How true of our current scenario. As our nation prepares to make its ill-fated journey into the land of government healthcare, we have only to look beyond our borders to see the latest experiment in this failure of a system. Throughout Europe there is strewn a host of victims of nationalized healthcare’s many flaws. Dick Morris recently pointed out, “The current debate [about] erecting a Medicare-like governmental single payer... misses the essential point... The people and equipment that now serve 250 million Americans and largely neglect all but the emergency needs of the other 50 million will now have to serve everyone. And, as government imposes ever more Draconian price controls and income limits on doctors, the supply of practitioners and equipment will decline as the demand escalates.” Morris correctly notes that price increases will never be considered, which leaves the government the only option of rationing. The result would be as predictable as it is currently happening in other nations: unimaginable waiting lists and a denial of service to the sick and the elderly.

When the issue is brought before Congress, our lawmakers should insist that an “exit clause” be explicitly added to any healthcare reform legislation. The clause would require that a non-partisan committee take a “snapshot” of our current healthcare system over the past 5-10 years, then reevaluate the status of our nationalized system 5-10 years down the road, comparing objective data between the two time frames. It would measure such data as denial of service, availability of doctors, sufficient medical supplies, burden to the tax payer and any other considerations that would evaluate true healthcare quality. If we find that nationalization has brought us to our knees, the exit clause could cause automatic re-privatization, allowing us to return to our more successful private health insurance. If not, the committee could simply reaffirm the program.

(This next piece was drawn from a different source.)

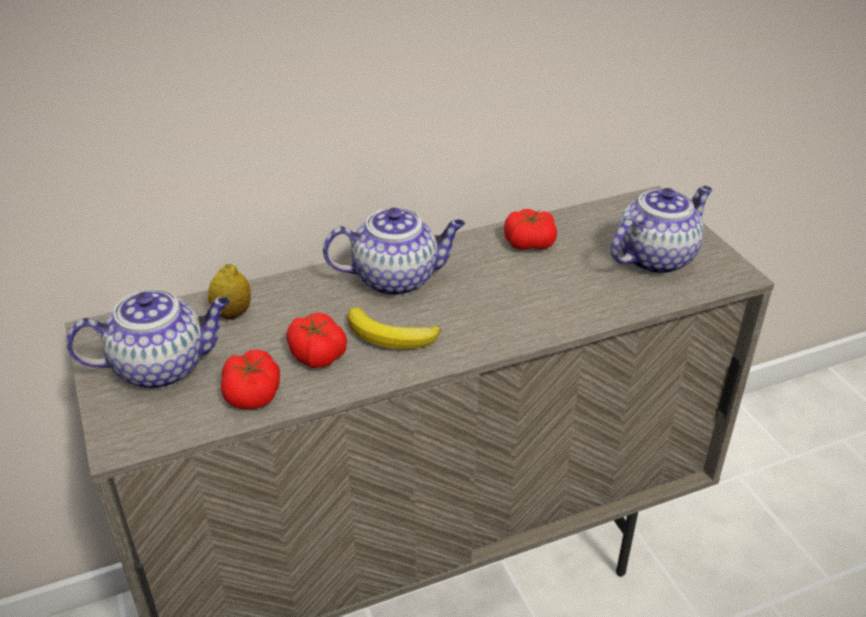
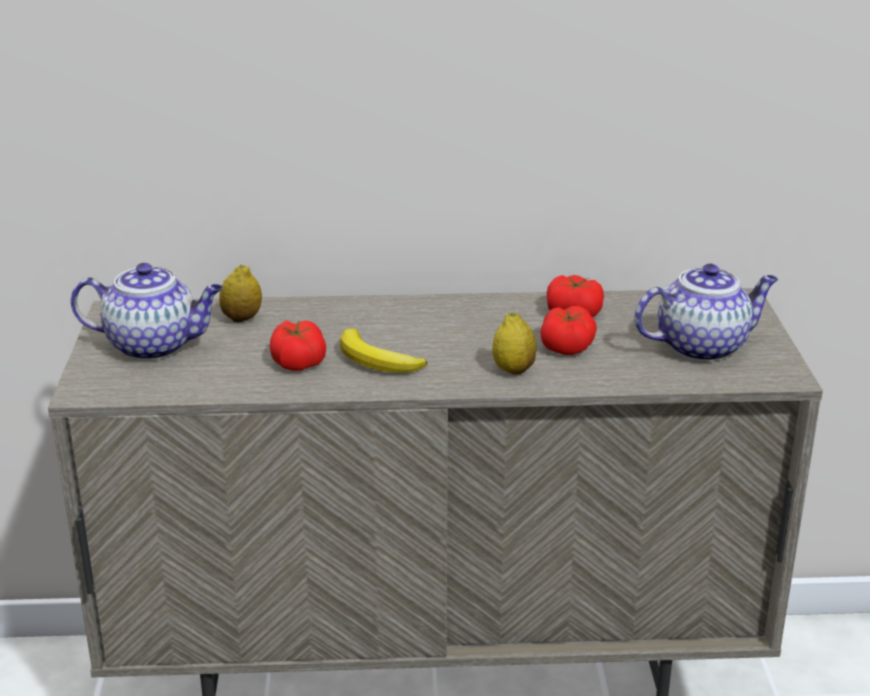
camera: 20 degrees right, 10 degrees down
(253, 393) = (220, 378): tomato -> tomato (567, 346)
(397, 278) = (416, 318): teapot -> none
(518, 319) = (513, 370): none -> lemon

Detractors may argue that such a clause would be unnecessary, even clunky and overly-bureaucratic, but the integrity of our healthcare system is too important not to have a backup plan. After a decade of “free” healthcare, it would be impossible to dismantle even a failing single-payer system, for those that become dependent on government care wouldn’t allow such a thing to happen. There must be a way for our experiment with nationalization to self-destruct if it proves incapable of serving the purpose it was intended to. Democrats and Republicans could agree that such a fail-safe would not be an impediment to progress, but instead designed with the best interests of the nation in mind.

As Congress continues to happily lead us down the rabbit hole of nationalization, all with the seductive promise of “free, quality, available healthcare,” we must take into account that our system may end up like all the other disastrous attempts at single payer. If the cake is a lie, we may be stuck with a medical system that puts an incalculable burden on taxpayers, while never providing the service that it promised. Our lawmakers, along with President Obama, would be doing our country a great service in acknowledging that foreseeable future and providing the necessary fail-safe to prevent it.